Z.B. können nachlaufende Handwerkzeuge auch in geschützten Werkzeughalterungen „abgelegt“ werden, so dass die Gefährdungen durch rotierende Teile minimiert werden.

 

Fazit:

Der Arbeitgeber ist vor der Verwendung von Arbeitsmitteln, hier: von ortsveränderlichen elektrischen Arbeitsmitteln, verpflichtet, auftretende Gefährdungen zu ermitteln, geeignete Schutzmaßnahmen nach dem Stand der Technik festzulegen und umzusetzen und die Wirksamkeit dieser Maßnahmen nachweisbar zu überprüfen. (§ 3 BetrSichV)

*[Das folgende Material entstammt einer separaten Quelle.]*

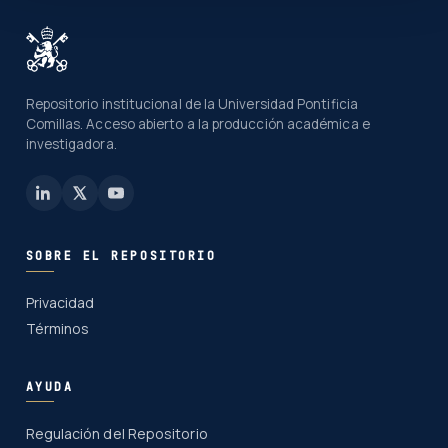
Repositorio institucional de la Universidad Pontificia
Comillas. Acceso abierto a la producción académica e
investigadora.
SOBRE EL REPOSITORIO
Privacidad
Términos
AYUDA
Regulación del Repositorio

Dazu gehört u.a. die Bewertung mechanischer Gefährdungen zu unkontrolliert beweglichen Teilen. Die gewählte Arbeitsschutzmaßnahme muss geeignet sein, das Risiko einer Gesundheitsgefährdung zu senken bzw. zu verhindern. Dabei ist zu berücksichtigen, ob z.B. die Notbefehlseinrichtung zu einer schnelleren Stillsetzung der gefahrbringenden Bewegung führt oder ob vergleichbare Schutzmaßnahmen zu treffen sind. Bei der Wahl der Arbeitsschutzmaßnahmen ist die Rangfolge der Schutzmaßnahmen (technisch - organisatorisch - persönlich) nach dem T-O-P- Prinzip zu berücksichtigen.

Bereits bei der Beschaffung von Werkzeugen ist darauf zu achten, dass Arbeitsmittel entsprechend dem Stand der Technik beschafft werden.